Objective: Complete anatomic obliteration remains difficult to achieve with endovascular treatment of wide-necked aneurysms using Guglielmi detachable platinum coils (GDCs). Ion implantation is a physicochemical surface modification process resulting from the impingement of a high-energy ion beam. Ion implantation and protein coating were used to alter the surface properties (thrombogenicity, endothelial cellular migration, and adhesion) of GDCs. These modified coils were compared with standard GDCs in the treatment of experimental swine aneurysms.
Methods: In an initial study, straight platinum coils were used to compare the acute thrombogenicity of standard and modified coils. Modified coils were coated with albumin, fibronectin, or collagen and underwent Ne+ ion implantation at a dose of 1 x 10(15) ions/cm2 and an energy of 150 keV. Coils were placed in common iliac arteries of 17 swine for 1 hour, to evaluate their acute interactions with circulating blood. In a second study, GDCs were used to treat 34 aneurysms in an additional 17 swine. GDCs were coated with fibronectin, albumin, collagen, laminin, fibrinogen, or vitronectin and then implanted with ions as described above. Bilateral experimental swine aneurysms were embolized with standard GDCs on one side and with ion-implanted, protein-coated GDCs on the other side. The necks of aneurysms were evaluated macroscopically at autopsy, by using post-treatment Day 14 specimens. The dimensions of the orifice and the white fibrous membrane that covered the orifice were measured as the fibrous membrane to orifice proportion. Histopathological evaluation of the neck region was performed by light microscopy and scanning electron microscopy.

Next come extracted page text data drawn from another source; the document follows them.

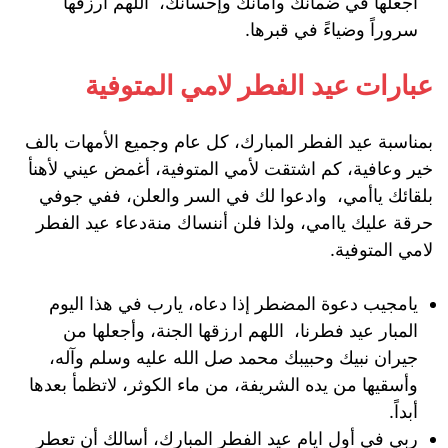
اجعلها في ضمانك وأمانك وإحسانك، اللهم ارزقها
سروراً وضياءً في قبرها.
عبارات عيد الفطر لامي المتوفية
بمناسبة عيد الفطر المبارك، كل عام وجميع الأمهات بالف
خير وعافية، كم اشتقت لأمي المتوفية، أغمض عيني لأهنأ
بلقائك ياأمي، وادعوا لك في السر والعلن، ففي جوفي
حرقة عليك ياامي، ولذا فلن أننساك منةدعاء عيد الفطر
لامي المتوفية.
يامجيب دعوة المضطر إذا دعاه، يارب في هذا اليوم
المبار عيد فطرنا، اللهم ارزقها الجنة، وأجعلها من
جيران نبيك وحبيبك محمد صل الله عليه وسلم وآله،
وأسقيها من يده الشريفة، من ماء الكوثر، لاتظمأ بعدها
أبداً.
ربي في أول ايام عيد الفطر المبارك، أسالك أن تعطر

Results: Fibronectin-coated, ion-implanted coils showed the greatest acute thrombogenicity (average thrombus weight for standard coils, 1.9 +/- 1.5 mg; weight for fibronectin-coated coils, 8.6 +/- 6.2 mg; P < 0.0001). By using scanning electron microscopy, an intensive blood cellular response was observed on ion-implanted coil surfaces, whereas this was rare with standard coils. At Day 14, greater fibrous coverage of the necks of aneurysms was observed in the ion-implanted coil group (mean fibrous membrane to orifice proportion of 69.8 +/- 6.2% for the ion-implanted coil group, compared with 46.8 +/- 15.9% for the standard coil group; P = 0.0143).
Conclusion: The results of this preliminary experimental study indicate that ion implantation combined with protein coating of GDCs improved cellular adhesion and proliferation. Future application of this technology may provide early wound healing at the necks of embolized, wide-necked, cerebral aneurysms.